O presidente Lula ainda não passou a faixa e já projeta sombra espessa sobre o governo de sua sucessora Dilma Rousseff, que ele tirou do anonimato para o proscênio. Éum espectro vivo e obstinado, a vigiar nas ameias, a espreitar as antecâmaras. Antes de sair, ressente-se da perda do poder e prenuncia sua possível candidatura em 2014.

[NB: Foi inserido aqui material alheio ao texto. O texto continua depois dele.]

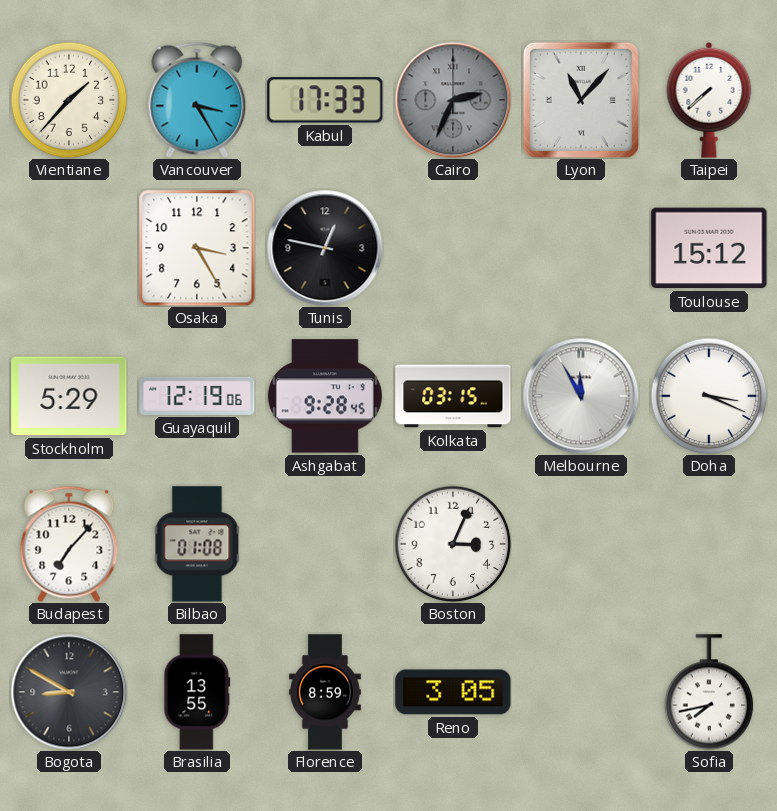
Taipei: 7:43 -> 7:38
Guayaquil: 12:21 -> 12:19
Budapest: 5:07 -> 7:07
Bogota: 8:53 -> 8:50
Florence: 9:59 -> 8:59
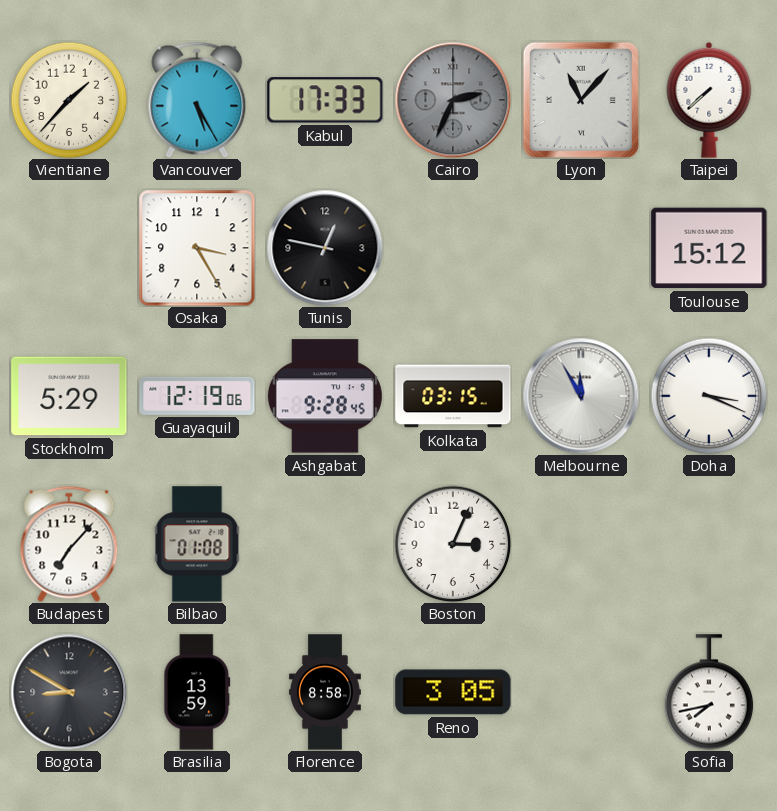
Vancouver: 3:25 -> 5:25
Brasilia: 13:55 -> 13:59
Florence: 8:59 -> 8:58
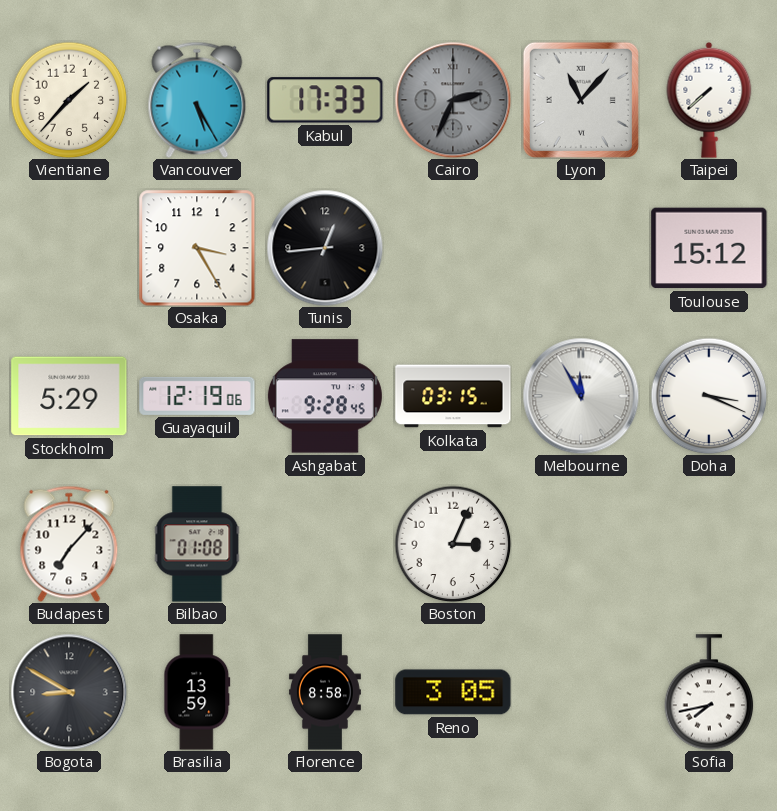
Tunis: 12:47 -> 12:44
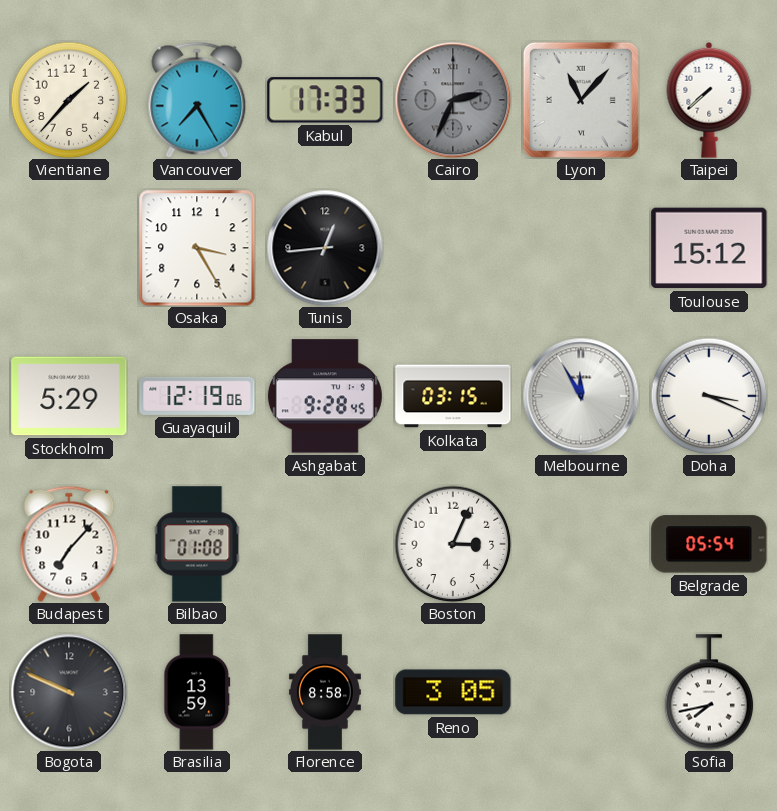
Vancouver: 5:25 -> 7:25
Belgrade: none -> 05:54
Bogota: 8:50 -> 9:49
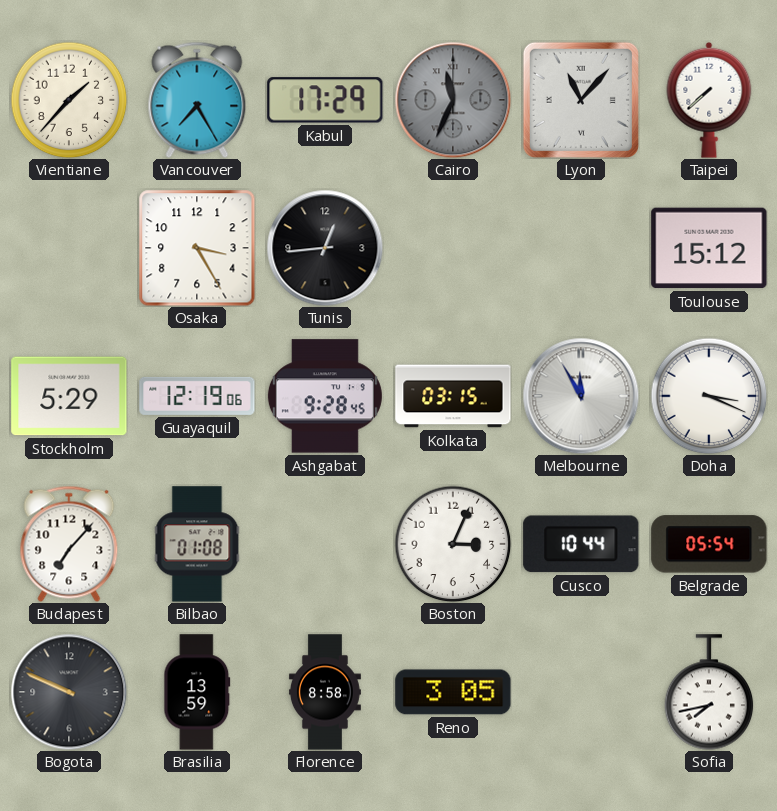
Kabul: 17:33 -> 17:29
Cairo: 2:34 -> 11:34
Cusco: none -> 10:44
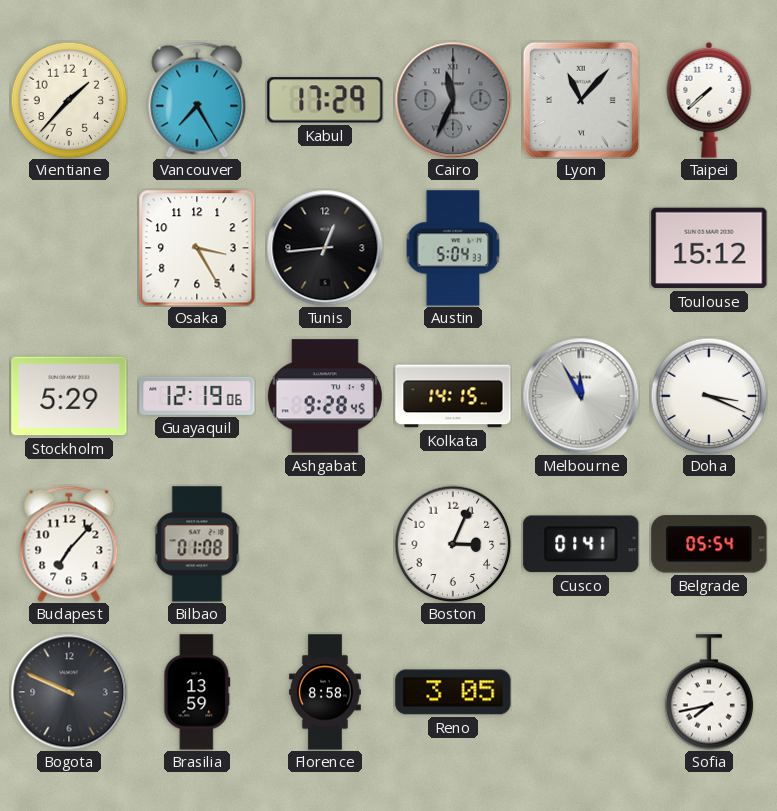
Austin: none -> 5:04
Kolkata: 03:15 -> 14:15
Cusco: 10:44 -> 01:41
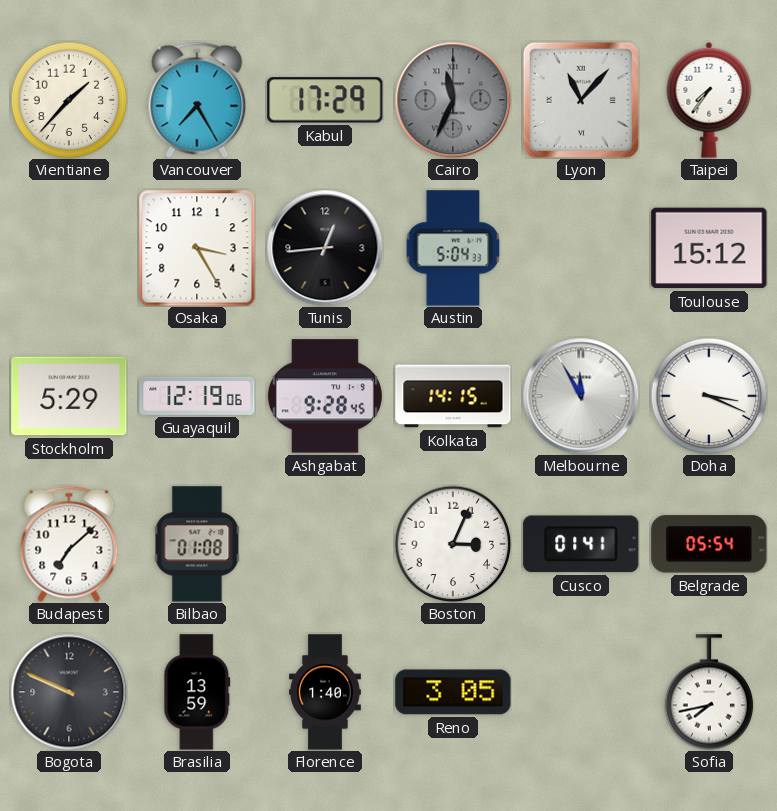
Taipei: 7:38 -> 7:36
Budapest: 7:07 -> 7:08
Florence: 8:58 -> 1:40
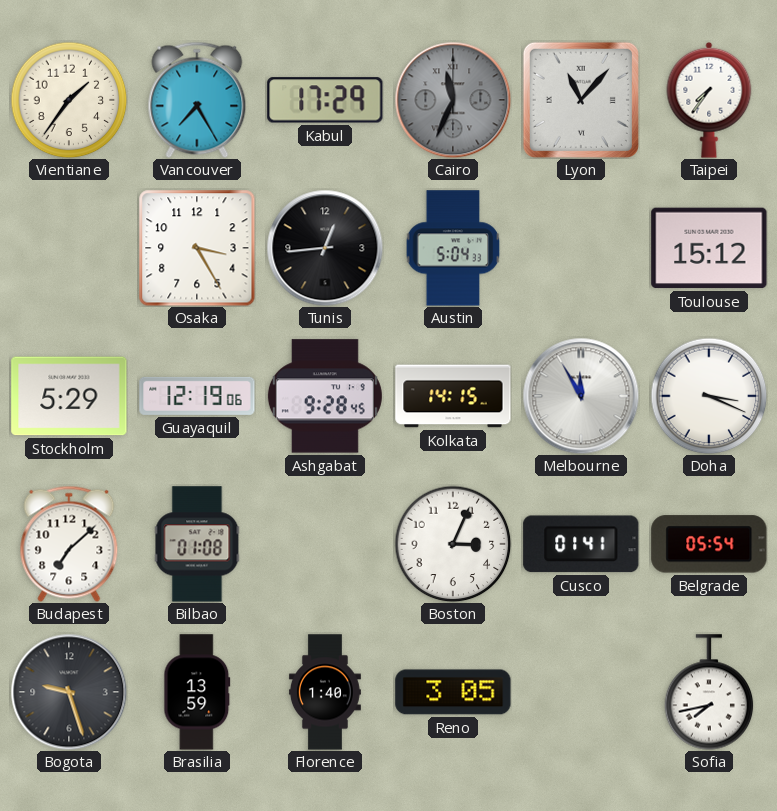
Vientiane: 1:37 -> 1:36
Bogota: 9:49 -> 9:27
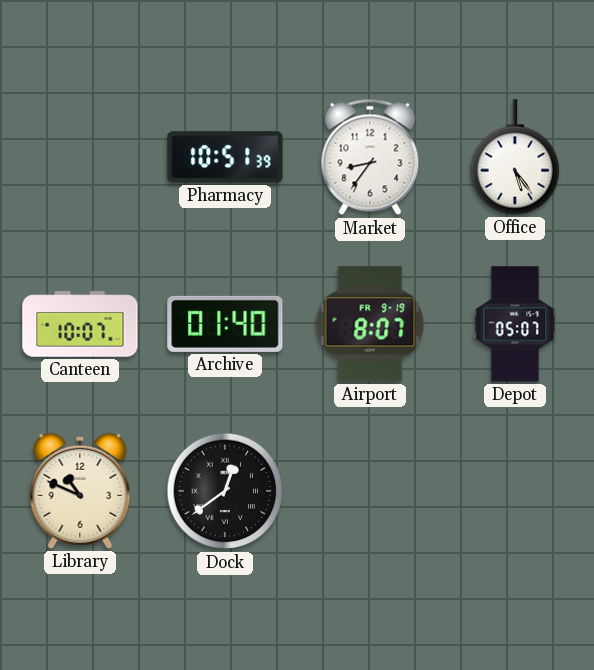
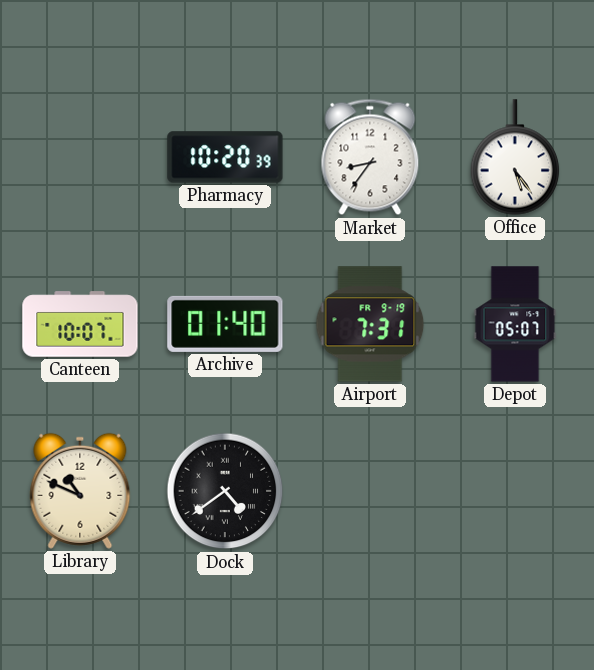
Pharmacy: 10:51 -> 10:20
Airport: 8:07 -> 7:31
Dock: 12:39 -> 4:39
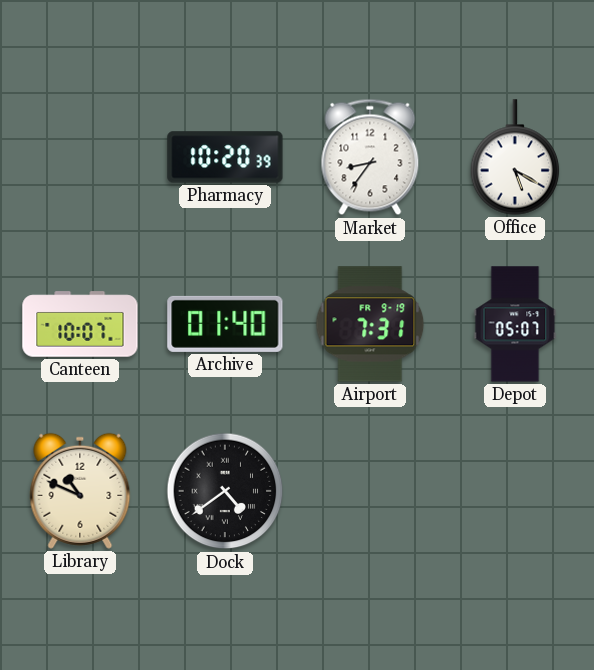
Office: 5:24 -> 5:20
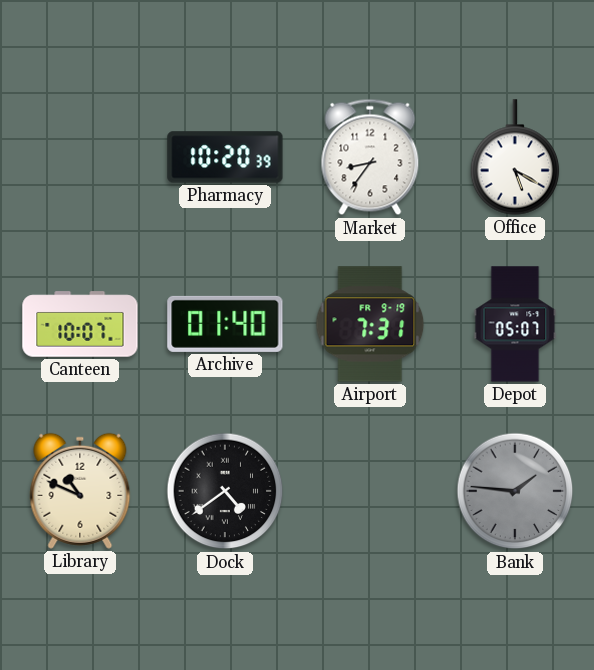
Bank: none -> 1:46
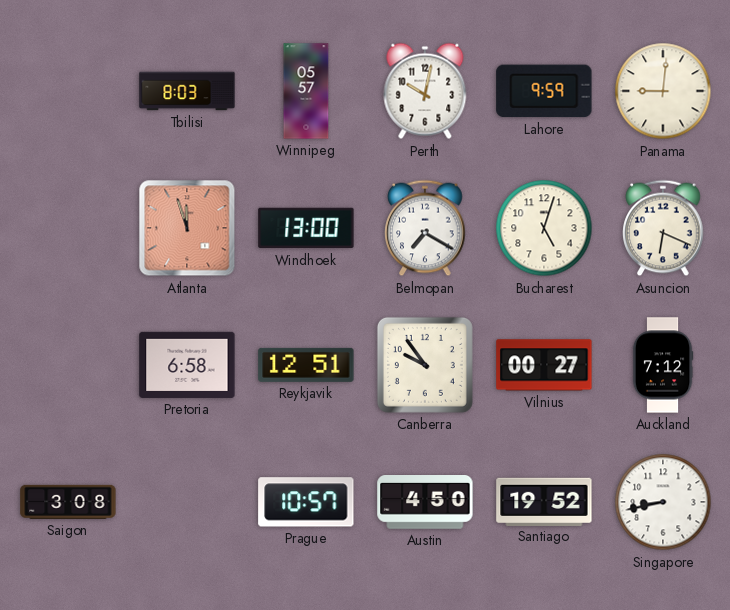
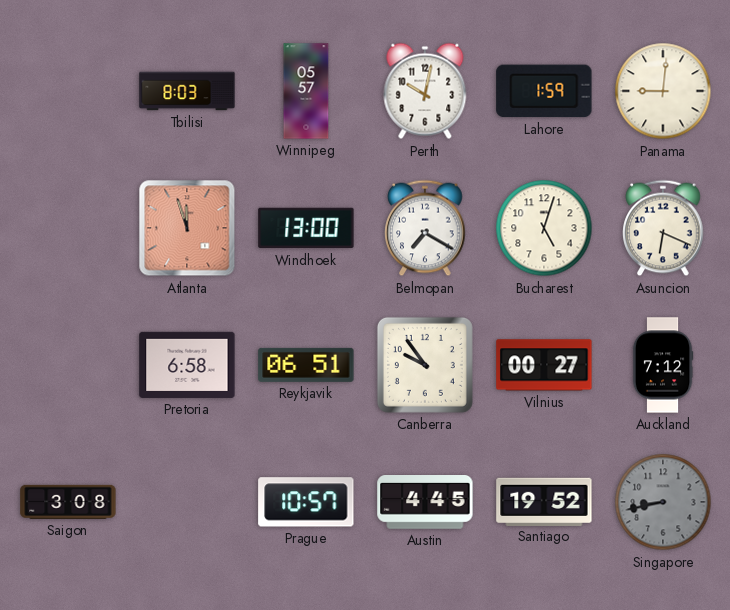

Tem sido um prodígio de amor próprio exposto. Vê-se projetado em mil espelhos, em vidraças, em nuvens róseas, em poças d’água. A poucos dias do final de um segundo mandato, gira sobre si mesmo, em órbitas cada vez mais concêntricas. Caso singular de narcisismo. O alto índice de aprovação pública o faz julgar-se libertador, justiceiro, pai dos pobres e da pátria; portanto, governante obrigatório.
Merece férias longas, com os churrascos e líquidos de sua dieta preferida, pelo muito que fez, largou a caminho ou apenas cogitou, e que registrado deixa em cartório para lembrete da história. Não sabe sair de cena com a discrição e serenidade dos que cumpriram o termo e as tarefas. Invade a autonomia da presidente eleita, ao preservar no ministério, em postos de grande peso político e econômico, auxiliares de sua confiança total.
Também desrespeita a pupila que impôs e elegeu, ao declarar-se desde já um dos presidenciáveis de 2014 – o que pressupõe a sua certeza de que o novo governo, pelo qual quebrou lanças, não será satisfatório, o que ensejaria o seu retorno nos braços do povo.
É mesmo de pasmar,mas o presidente Lula comporta-se nesta transição como um ator de menor categoria que domina o elenco.
Estar no poder,manejar o poder constitui, pelo visto, o fanal da sua vida política. Não admira que tenha admitido um terceiro mandato quando os áulicos soltaram balões de ensaio logo recolhidos à falta de vento. Prestes a encerrar oito anos de governo, Lula continua em campanha, a catapultar R$ 20 milhões para a festa de despedida, ou até breve. Resta ver como a presidente reagirá ao assédio continuado.